▸ WORK INSTRUCTION: Duplicate the stretch of entries from the start through the line that contains "ρασκευάσματα ταξινομήθηκαν σε", including both ends.

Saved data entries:
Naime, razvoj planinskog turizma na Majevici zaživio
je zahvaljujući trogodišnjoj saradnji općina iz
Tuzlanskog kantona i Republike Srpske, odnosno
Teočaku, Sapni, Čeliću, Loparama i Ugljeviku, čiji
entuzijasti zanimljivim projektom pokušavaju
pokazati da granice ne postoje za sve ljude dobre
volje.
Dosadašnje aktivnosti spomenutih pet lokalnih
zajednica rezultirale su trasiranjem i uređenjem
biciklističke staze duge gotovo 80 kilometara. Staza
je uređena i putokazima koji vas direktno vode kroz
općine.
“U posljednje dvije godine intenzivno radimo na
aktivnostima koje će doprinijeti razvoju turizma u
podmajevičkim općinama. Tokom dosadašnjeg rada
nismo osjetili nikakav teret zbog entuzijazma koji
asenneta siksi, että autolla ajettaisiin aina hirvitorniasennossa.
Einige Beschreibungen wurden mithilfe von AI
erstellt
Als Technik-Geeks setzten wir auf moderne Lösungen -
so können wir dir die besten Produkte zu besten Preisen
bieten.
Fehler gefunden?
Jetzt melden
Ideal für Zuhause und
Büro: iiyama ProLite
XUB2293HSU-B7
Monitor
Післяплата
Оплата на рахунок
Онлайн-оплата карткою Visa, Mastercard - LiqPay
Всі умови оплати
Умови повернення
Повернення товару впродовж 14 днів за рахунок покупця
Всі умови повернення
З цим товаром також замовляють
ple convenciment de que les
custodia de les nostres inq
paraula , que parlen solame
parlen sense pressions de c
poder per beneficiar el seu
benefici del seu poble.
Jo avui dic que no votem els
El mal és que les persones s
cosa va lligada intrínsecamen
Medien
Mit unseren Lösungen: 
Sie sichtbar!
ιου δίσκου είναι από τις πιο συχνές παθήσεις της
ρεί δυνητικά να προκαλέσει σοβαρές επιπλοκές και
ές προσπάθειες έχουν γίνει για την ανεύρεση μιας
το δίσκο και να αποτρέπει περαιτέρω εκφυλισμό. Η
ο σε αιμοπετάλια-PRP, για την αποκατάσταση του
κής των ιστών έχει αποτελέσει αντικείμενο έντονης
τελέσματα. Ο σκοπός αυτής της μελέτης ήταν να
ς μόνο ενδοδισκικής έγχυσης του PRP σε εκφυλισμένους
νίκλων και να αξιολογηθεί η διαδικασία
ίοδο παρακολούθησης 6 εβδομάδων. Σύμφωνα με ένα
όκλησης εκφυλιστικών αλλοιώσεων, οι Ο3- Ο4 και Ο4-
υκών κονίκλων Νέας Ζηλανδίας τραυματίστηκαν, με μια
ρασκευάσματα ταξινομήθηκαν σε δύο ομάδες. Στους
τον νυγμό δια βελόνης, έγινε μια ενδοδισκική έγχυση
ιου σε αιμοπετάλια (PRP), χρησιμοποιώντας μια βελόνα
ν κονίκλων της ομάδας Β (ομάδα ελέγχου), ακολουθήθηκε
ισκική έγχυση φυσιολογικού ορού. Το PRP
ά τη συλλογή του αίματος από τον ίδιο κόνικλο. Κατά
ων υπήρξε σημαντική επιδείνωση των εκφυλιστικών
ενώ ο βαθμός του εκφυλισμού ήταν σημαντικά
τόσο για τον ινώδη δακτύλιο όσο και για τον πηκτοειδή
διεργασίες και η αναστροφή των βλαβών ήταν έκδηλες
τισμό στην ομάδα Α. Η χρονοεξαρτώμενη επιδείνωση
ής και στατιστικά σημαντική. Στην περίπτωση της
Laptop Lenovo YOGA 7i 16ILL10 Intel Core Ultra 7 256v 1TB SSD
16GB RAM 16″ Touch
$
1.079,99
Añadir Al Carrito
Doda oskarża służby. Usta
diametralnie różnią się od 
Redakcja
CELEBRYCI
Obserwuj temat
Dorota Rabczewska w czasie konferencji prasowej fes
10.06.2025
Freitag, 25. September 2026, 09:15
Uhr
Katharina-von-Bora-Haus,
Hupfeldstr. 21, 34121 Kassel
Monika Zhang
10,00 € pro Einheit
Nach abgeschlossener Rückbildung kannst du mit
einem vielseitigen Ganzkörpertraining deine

▸ EXERCISE OUTPUT:
Naime, razvoj planinskog turizma na Majevici zaživio
je zahvaljujući trogodišnjoj saradnji općina iz
Tuzlanskog kantona i Republike Srpske, odnosno
Teočaku, Sapni, Čeliću, Loparama i Ugljeviku, čiji
entuzijasti zanimljivim projektom pokušavaju
pokazati da granice ne postoje za sve ljude dobre
volje.
Dosadašnje aktivnosti spomenutih pet lokalnih
zajednica rezultirale su trasiranjem i uređenjem
biciklističke staze duge gotovo 80 kilometara. Staza
je uređena i putokazima koji vas direktno vode kroz
općine.
“U posljednje dvije godine intenzivno radimo na
aktivnostima koje će doprinijeti razvoju turizma u
podmajevičkim općinama. Tokom dosadašnjeg rada
nismo osjetili nikakav teret zbog entuzijazma koji
asenneta siksi, että autolla ajettaisiin aina hirvitorniasennossa.
Einige Beschreibungen wurden mithilfe von AI
erstellt
Als Technik-Geeks setzten wir auf moderne Lösungen -
so können wir dir die besten Produkte zu besten Preisen
bieten.
Fehler gefunden?
Jetzt melden
Ideal für Zuhause und
Büro: iiyama ProLite
XUB2293HSU-B7
Monitor
Післяплата
Оплата на рахунок
Онлайн-оплата карткою Visa, Mastercard - LiqPay
Всі умови оплати
Умови повернення
Повернення товару впродовж 14 днів за рахунок покупця
Всі умови повернення
З цим товаром також замовляють
ple convenciment de que les
custodia de les nostres inq
paraula , que parlen solame
parlen sense pressions de c
poder per beneficiar el seu
benefici del seu poble.
Jo avui dic que no votem els
El mal és que les persones s
cosa va lligada intrínsecamen
Medien
Mit unseren Lösungen: 
Sie sichtbar!
ιου δίσκου είναι από τις πιο συχνές παθήσεις της
ρεί δυνητικά να προκαλέσει σοβαρές επιπλοκές και
ές προσπάθειες έχουν γίνει για την ανεύρεση μιας
το δίσκο και να αποτρέπει περαιτέρω εκφυλισμό. Η
ο σε αιμοπετάλια-PRP, για την αποκατάσταση του
κής των ιστών έχει αποτελέσει αντικείμενο έντονης
τελέσματα. Ο σκοπός αυτής της μελέτης ήταν να
ς μόνο ενδοδισκικής έγχυσης του PRP σε εκφυλισμένους
νίκλων και να αξιολογηθεί η διαδικασία
ίοδο παρακολούθησης 6 εβδομάδων. Σύμφωνα με ένα
όκλησης εκφυλιστικών αλλοιώσεων, οι Ο3- Ο4 και Ο4-
υκών κονίκλων Νέας Ζηλανδίας τραυματίστηκαν, με μια
ρασκευάσματα ταξινομήθηκαν σε δύο ομάδες. Στους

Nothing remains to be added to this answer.